Während Lawrence die Schauspielerei mit dem Pragmatismus einer Südstaatlerin als Handwerk versteht, definiert sie ihre Rolle als Vorbild junger Mädchen täglich neu. Als jugendliche Heldin Katniss Everdeen verkörpert sie in der „Panem“-Saga eine starke, intelligente und vor allem vielschichtige Heldin, die anders als die männlichen Vertreter des Genres auch zur Empathie fähig ist. Die Absage an die üblichen Attribute eines „eye candy“ haben Scharen von Kinogängerinnen inspiriert. Der erste Teil der Trilogie spielte seit Frühjahr 2012 weltweit mehr als 700 Millionen Dollar ein – obwohl oder gerade weil Jennifers Katniss – wie vor 34 Jahren ­Sigourney Weavers Ellen Ripley – kein bloßes Beta-Weibchen an der Seite eines Alpha-Mannes ist. „Die Rolle als Vorbild nehmen viele Schauspielerinnen nicht so wahr. Ich hingegen bin mir der Verantwortung bewusst“, sagt Lawrence.

Amerikanische Talker wie Ellen DeGeneres und David Letterman haben längst aufgehört, sie mit Standardfragen zu wechselnden Haarfarben und Romanzen zu langweilen (Lawrence soll sich vor vier Wochen von dem britischen Darsteller Nicholas Hoult getrennt haben). Doch wie einst in Kentucky, wo die Herausgeber des Schuljahrbuchs die damals 13-Jährige zur „mitteilsamsten Schülerin“ wählten, nimmt sie auch in Los Angeles kein Blatt vor den Mund. „Hollywoods Königin der klaren Ansage“ redet Tacheles.
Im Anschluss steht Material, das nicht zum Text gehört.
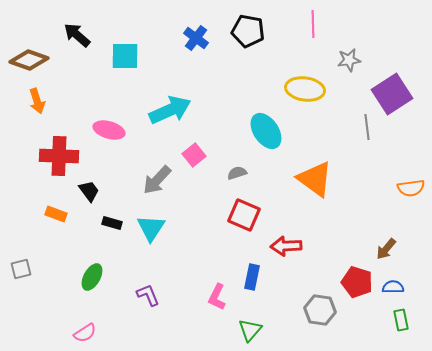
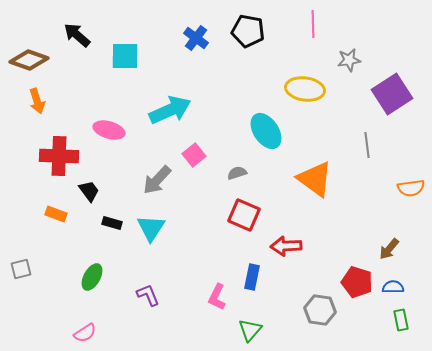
gray line: moved 18 px down
brown arrow: moved 3 px right
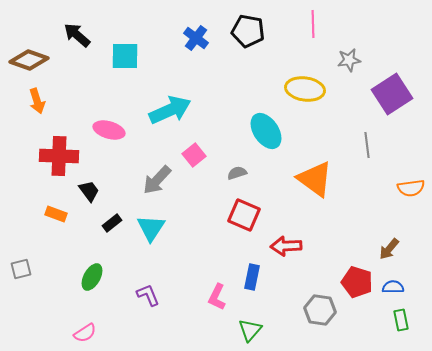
black rectangle: rotated 54 degrees counterclockwise
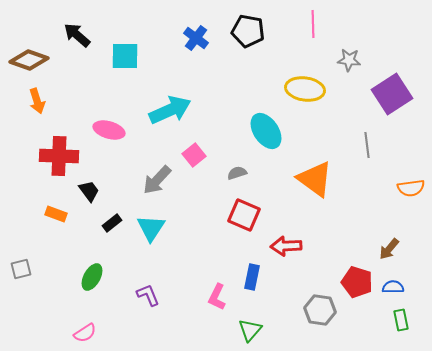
gray star: rotated 15 degrees clockwise
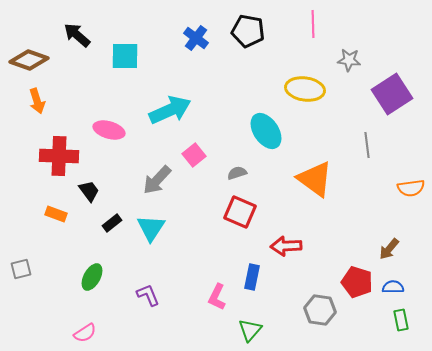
red square: moved 4 px left, 3 px up
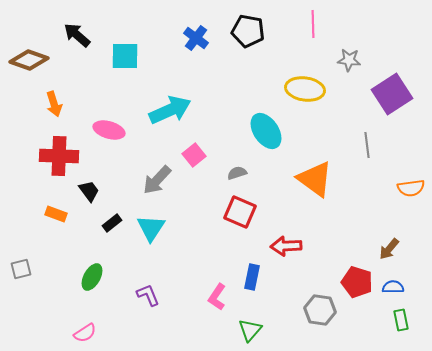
orange arrow: moved 17 px right, 3 px down
pink L-shape: rotated 8 degrees clockwise
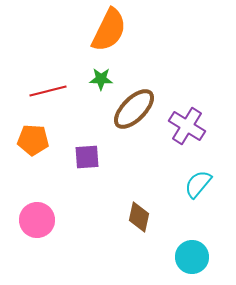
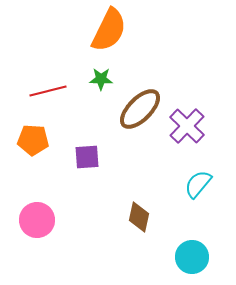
brown ellipse: moved 6 px right
purple cross: rotated 12 degrees clockwise
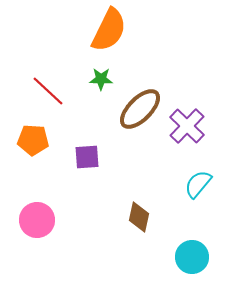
red line: rotated 57 degrees clockwise
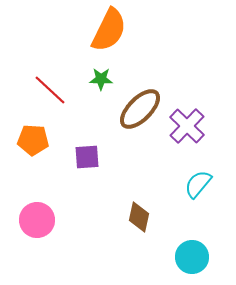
red line: moved 2 px right, 1 px up
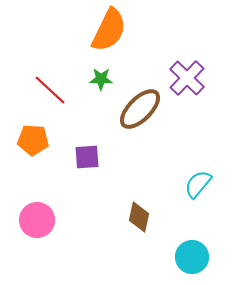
purple cross: moved 48 px up
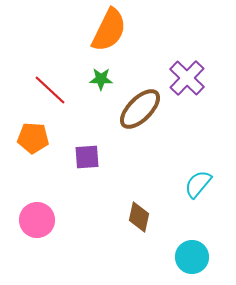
orange pentagon: moved 2 px up
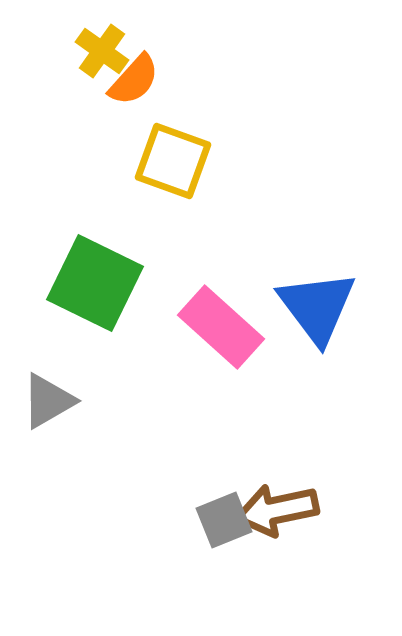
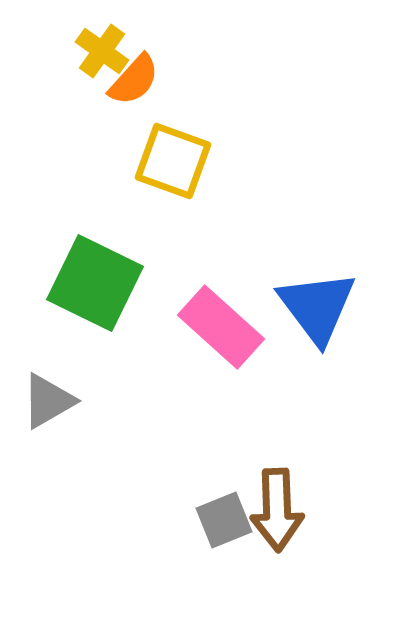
brown arrow: rotated 80 degrees counterclockwise
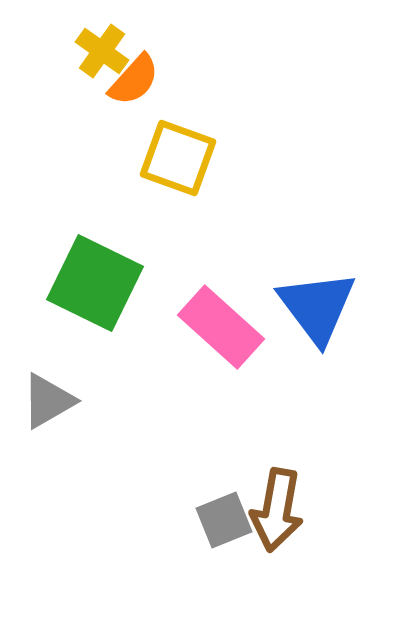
yellow square: moved 5 px right, 3 px up
brown arrow: rotated 12 degrees clockwise
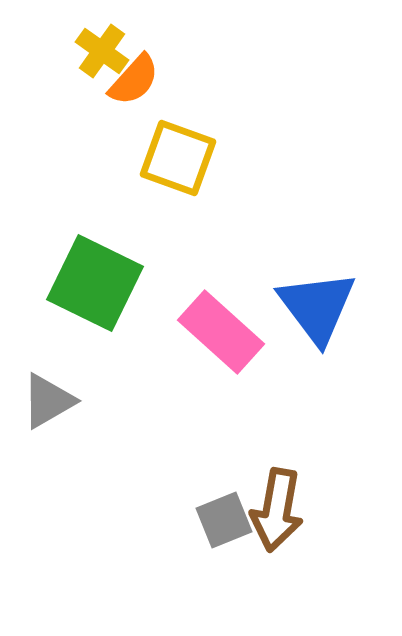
pink rectangle: moved 5 px down
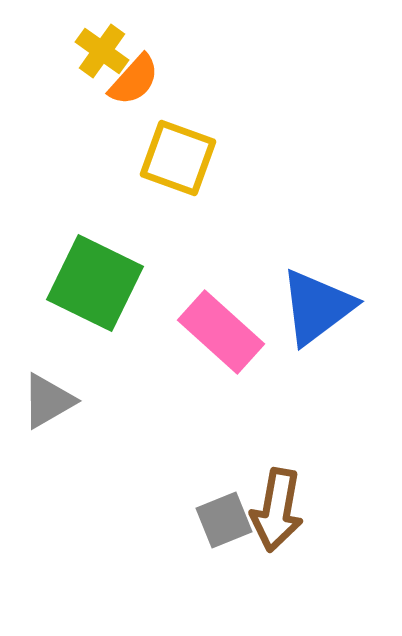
blue triangle: rotated 30 degrees clockwise
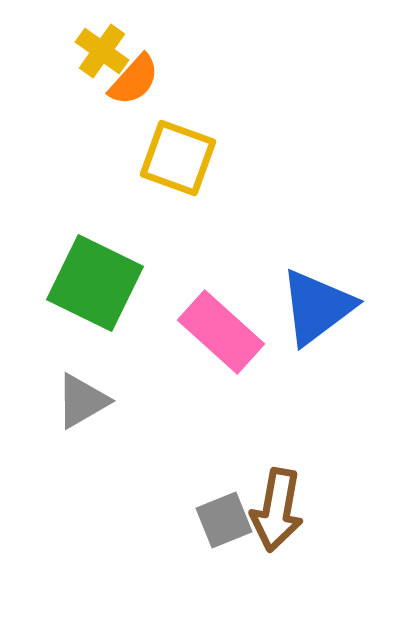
gray triangle: moved 34 px right
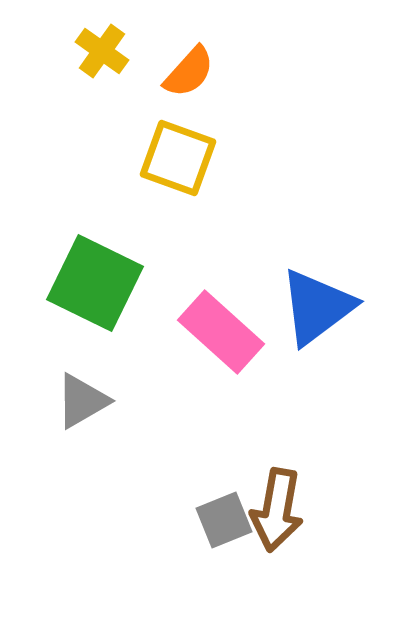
orange semicircle: moved 55 px right, 8 px up
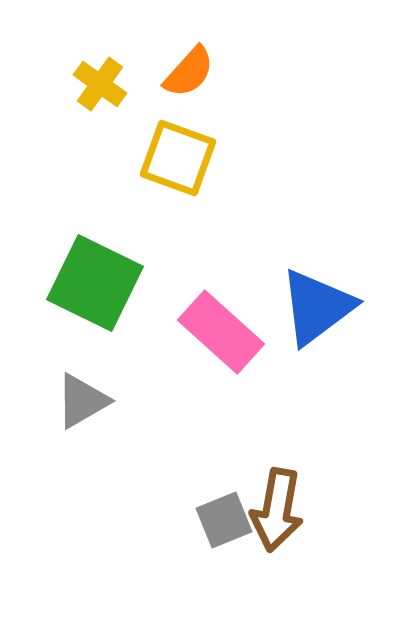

Als Lawrence nach dem Golden Globe für „Silver Linings“ in Anspielung auf die ebenfalls nominierte Meryl Streep ein ­selbst­bewusstes „Ich habe Meryl geschlagen!“ von der Bühne rief, brach ob der vermeintlichen Respektlosigkeit umgehend ein Twitter-Sturm los. Doch Lawrence stellte bei Letterman beherzt klar: „Das war ein Zitat aus einem Film, Ihr Idioten!“.

Nicht zuletzt dank der von Lawrence so überzeugend verkörperten Rollen prophezeien Beobachter inzwischen eine Renaissance der frauengesteuerten Filme. Nachdem in Hollywood Produktionen mit starken Hauptdarstellerinnen seit den 1960er Jahren auffällig rar geworden sind, verheißen Filme wie „Brautalarm“, „Die Tribute von Panem“ oder das Südstaaten-Drama „Beasts of the Southern Wild“ eine Trendwende. Jennifer Lawrence Tage als Einzelkämpferin des roten Teppichs könnten gezählt sein.